The parents of Madeleine McCann had to use funds raised to search for their daughter to fight an ex-police officer who made “unfounded” claims about the case.
Last September, Kate and Gerry McCann lost a 13-year libel battle with Goncalo Amaral, who had suggested they were involved in their daughter’s disappearance.
Accounts for Madeleine’s Fund, a not-for-profit company, reveal it paid £6,695 in legal costs “in relation to a libel action in Portugal brought by Gerald and Kate McCann”.
The latest accounts also show Madeleine’s Fund received £3,498 from sales of Kate’s book “Madeleine” in the previous year, and the fund has £970,767 in cash and assets.
Madeleine’s Fund was established to “secure the safe return” of the McCanns daughter, who was three when she vanished during a holiday in Portugal, in 2007.
The McCanns sued Amaral for libel over claims in his book, Maddie: The Truth About The Lie, and in 2015, a Lisbon court ordered him to pay them £440,000 damages.

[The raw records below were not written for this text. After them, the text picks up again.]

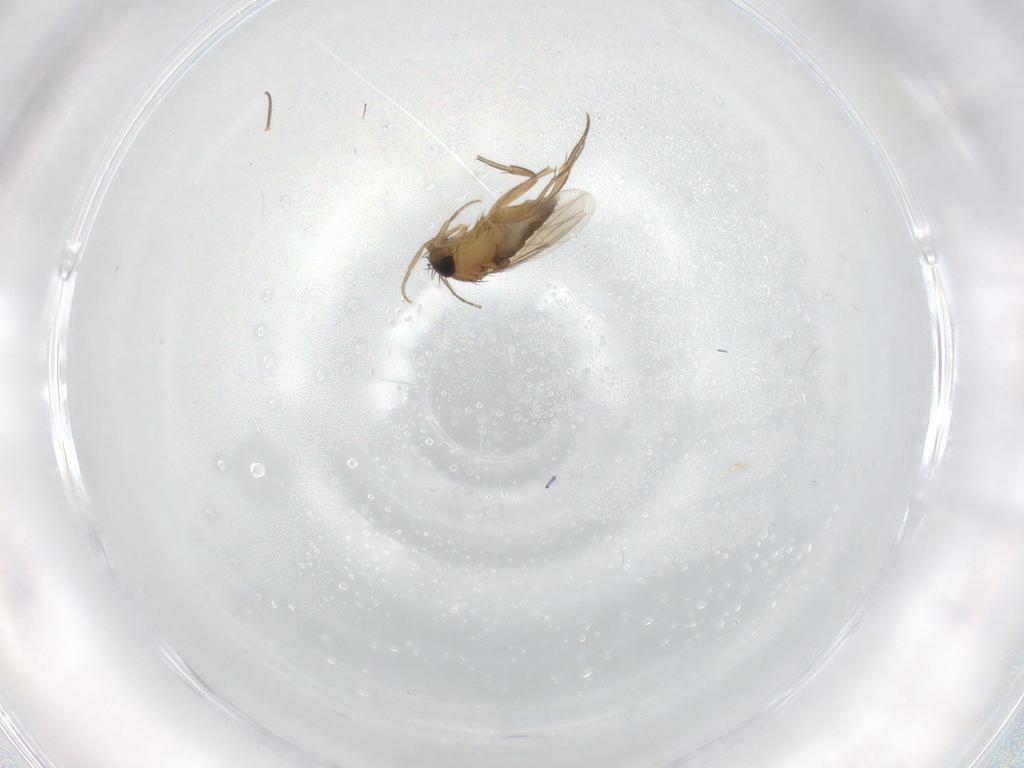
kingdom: Animalia
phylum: Arthropoda
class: Insecta
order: Diptera
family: Phoridae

The following year an appeal court overturned the decision, and in 2017 the supreme court also found against the McCanns. They then took the case to the European Court of Human Rights.

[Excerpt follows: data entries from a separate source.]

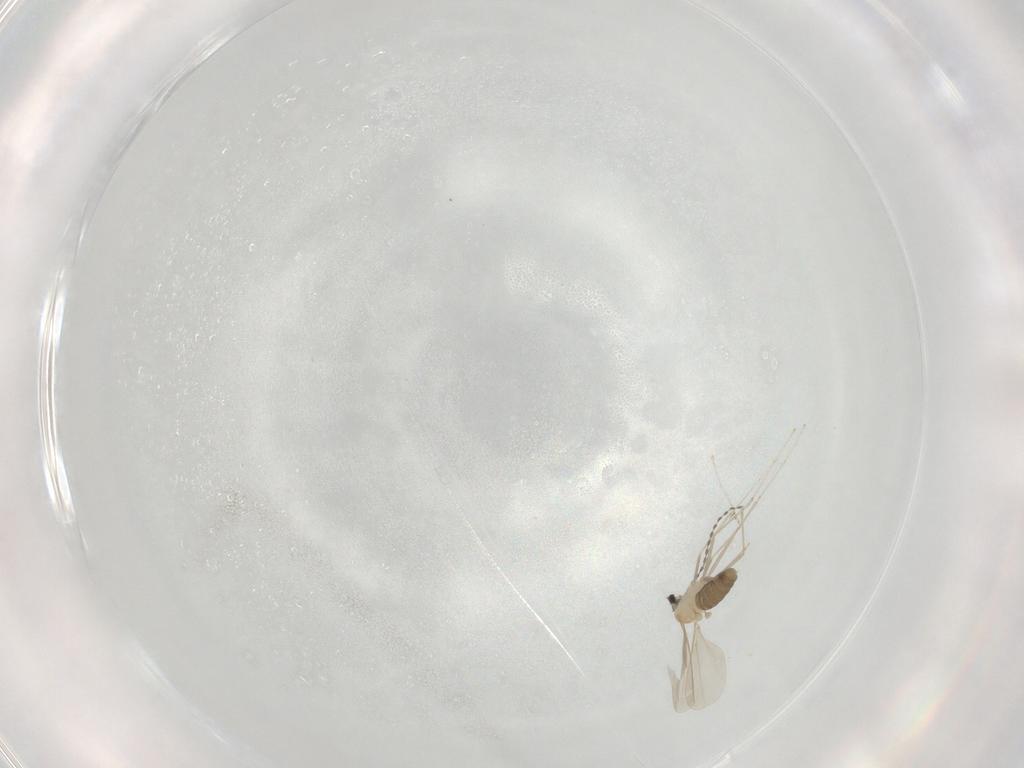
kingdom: Animalia
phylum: Arthropoda
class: Insecta
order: Diptera
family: Cecidomyiidae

But in September, the seven judges unanimously upheld the former detective’s right to free speech.
The McCanns have maintained that they only took action against Amaral because his “unfounded claims were having a detrimental impact on the search for Madeleine”.
In 2020, paedophile Christian Brueckner, 45, was named as the prime suspect over Madeleine’s disappearance by authorities in Germany, where he is in jail. He denies any involvement.